Recently, it’s a common occurrence to hear about someone losing their home to foreclosure or having to file for bankruptcy. The economy in the United States is in the tank and no matter what the media says, it looks like it’s not getting any better. US consumers are racking up debt at an alarming annual rate of 9.3% in 2011. The American consumer debt is now sitting at a grand total of $2.5 trillion. As the unemployment numbers continue to rise, many people in the next few years will be faced with filing bankruptcy.
There are many reasons of why people end up filing bankruptcy. The most popular are, unemployment, an extended medical illness, divorce and plain old just spent way more money than they make. In some situations the divorce will come with the bankruptcy filing. It seems that when financial troubles arise, family troubles follow closely behind. Many times, if a couple face their financial troubles head on and stopped kicking the can down the road, they might have been able to save their marriage. What usually happens is one will blame the other one for having to file for bankruptcy and the other one will point the finger right back at them. If they recognize the problem early on and consulted a bankruptcy attorney, they might have been able to work through it together.

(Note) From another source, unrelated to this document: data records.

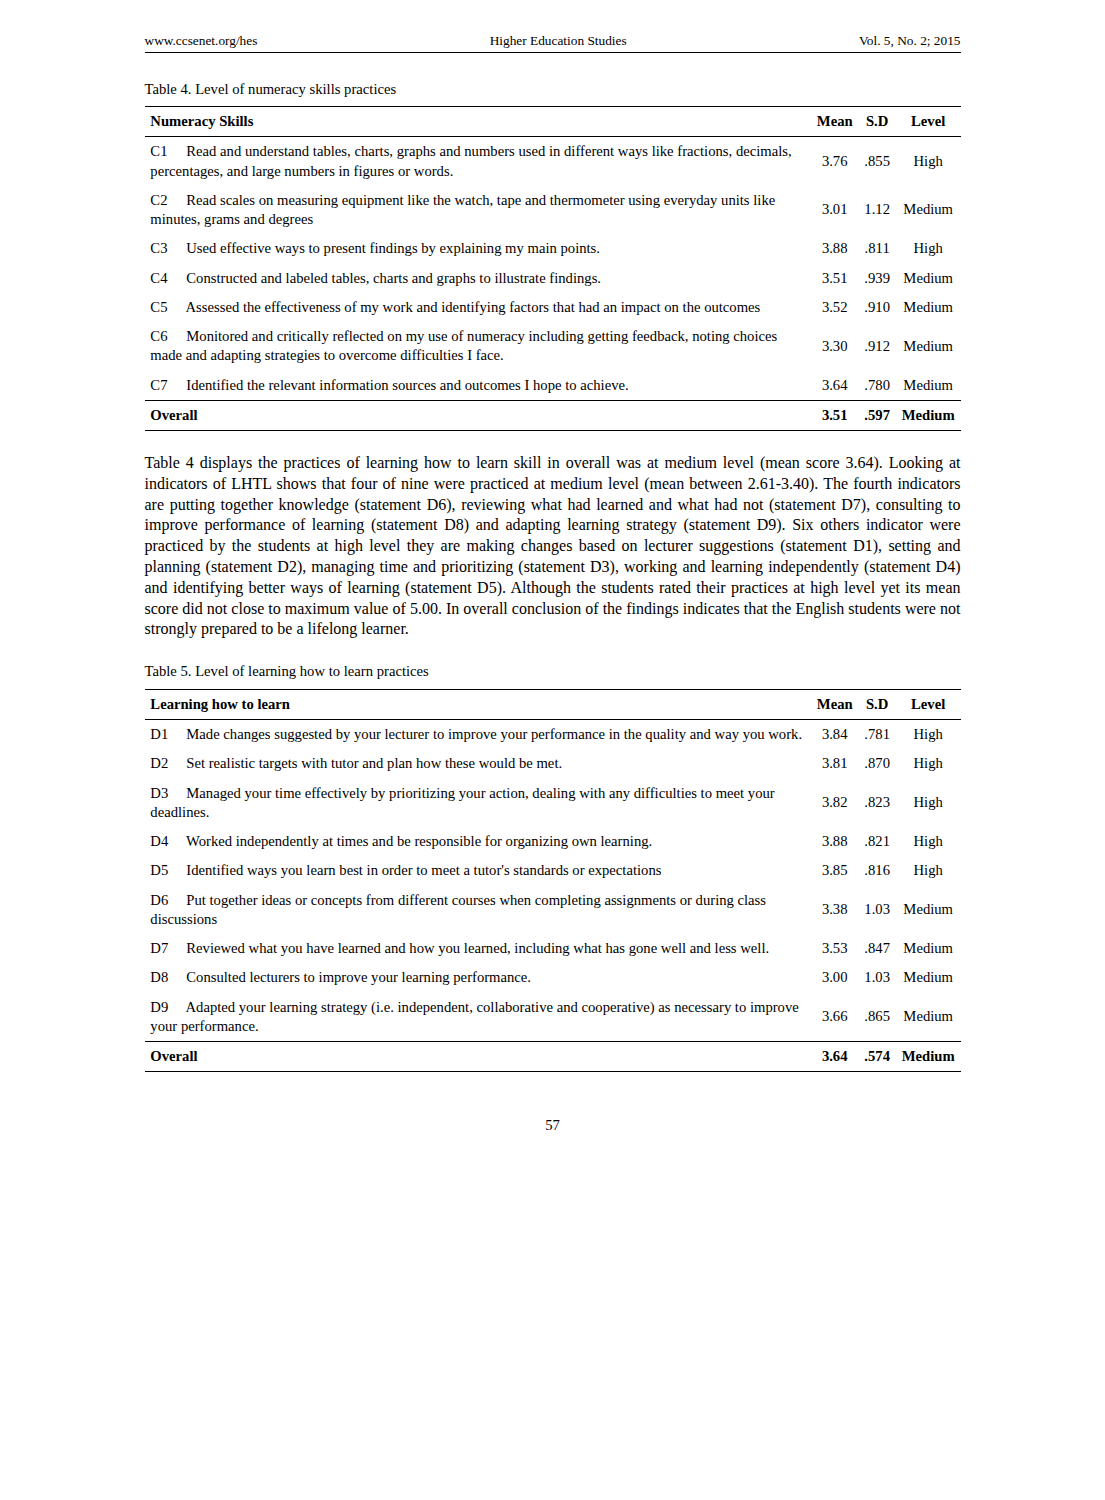www.ccsenet.org/hes
Higher Education Studies
Vol. 5, No. 2; 2015
Table 4. Level of numeracy skills practices
| Numeracy Skills | Mean | S.D | Level |
| --- | --- | --- | --- |
| C1 Read and understand tables, charts, graphs and numbers used in different ways like fractions, decimals, percentages, and large numbers in figures or words. | 3.76 | .855 | High |
| C2 Read scales on measuring equipment like the watch, tape and thermometer using everyday units like minutes, grams and degrees | 3.01 | 1.12 | Medium |
| C3 Used effective ways to present findings by explaining my main points. | 3.88 | .811 | High |
| C4 Constructed and labeled tables, charts and graphs to illustrate findings. | 3.51 | .939 | Medium |
| C5 Assessed the effectiveness of my work and identifying factors that had an impact on the outcomes | 3.52 | .910 | Medium |
| C6 Monitored and critically reflected on my use of numeracy including getting feedback, noting choices made and adapting strategies to overcome difficulties I face. | 3.30 | .912 | Medium |
| C7 Identified the relevant information sources and outcomes I hope to achieve. | 3.64 | .780 | Medium |
| Overall | 3.51 | .597 | Medium |
Table 4 displays the practices of learning how to learn skill in overall was at medium level (mean score 3.64). Looking at indicators of LHTL shows that four of nine were practiced at medium level (mean between 2.61-3.40). The fourth indicators are putting together knowledge (statement D6), reviewing what had learned and what had not (statement D7), consulting to improve performance of learning (statement D8) and adapting learning strategy (statement D9). Six others indicator were practiced by the students at high level they are making changes based on lecturer suggestions (statement D1), setting and planning (statement D2), managing time and prioritizing (statement D3), working and learning independently (statement D4) and identifying better ways of learning (statement D5). Although the students rated their practices at high level yet its mean score did not close to maximum value of 5.00. In overall conclusion of the findings indicates that the English students were not strongly prepared to be a lifelong learner.
Table 5. Level of learning how to learn practices
| Learning how to learn | Mean | S.D | Level |
| --- | --- | --- | --- |
| D1 Made changes suggested by your lecturer to improve your performance in the quality and way you work. | 3.84 | .781 | High |
| D2 Set realistic targets with tutor and plan how these would be met. | 3.81 | .870 | High |
| D3 Managed your time effectively by prioritizing your action, dealing with any difficulties to meet your deadlines. | 3.82 | .823 | High |
| D4 Worked independently at times and be responsible for organizing own learning. | 3.88 | .821 | High |
| D5 Identified ways you learn best in order to meet a tutor's standards or expectations | 3.85 | .816 | High |
| D6 Put together ideas or concepts from different courses when completing assignments or during class discussions | 3.38 | 1.03 | Medium |
| D7 Reviewed what you have learned and how you learned, including what has gone well and less well. | 3.53 | .847 | Medium |
| D8 Consulted lecturers to improve your learning performance. | 3.00 | 1.03 | Medium |
| D9 Adapted your learning strategy (i.e. independent, collaborative and cooperative) as necessary to improve your performance. | 3.66 | .865 | Medium |
| Overall | 3.64 | .574 | Medium |
57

Over the last five years most of people filing bankruptcy is because of credit card debt. They have just overspent. During the boom time, Americans bought one of everything just because everyone else had one. With creditors giving unlimited balances to people that really can’t afford it, people spent money like drunken sailors. At the end of 2011, it was reported that the average American had $16,000 in credit card debt. Considering that this same group makes an average of $35,000 a year, you can see how this will end. Many folks have given up on the good old days coming back and being able to dig themselves out of this credit hole. Facing the facts, they head on down to consult a bankruptcy attorney and find out they should’ve come in a year before. Creditors have continued to keep people in bondage by allowing their customers to make subminimum payments and keep the account open. Some have even increased the available balance as long as the individual can continue making the minimum payment. This allows the debtor to kite themselves into a bankruptcy filing.
After deciding to file an individual quickly learns there are two . The two types are unsecured and secured. This is important to learn because in a Chapter 7 bankruptcy all unsecured debts can be included in the bankruptcy discharge and the debtor will no longer be responsible for them. When it comes to secured debts, a bankruptcy attorney will tell you that you can’t keep it unless you pay for it. Secured debts are guaranteed by the property such as an automobile or a home. In many cases, depending on the kind of debt an individual has, will also help the bankruptcy attorney decide what chapter of bankruptcy to file.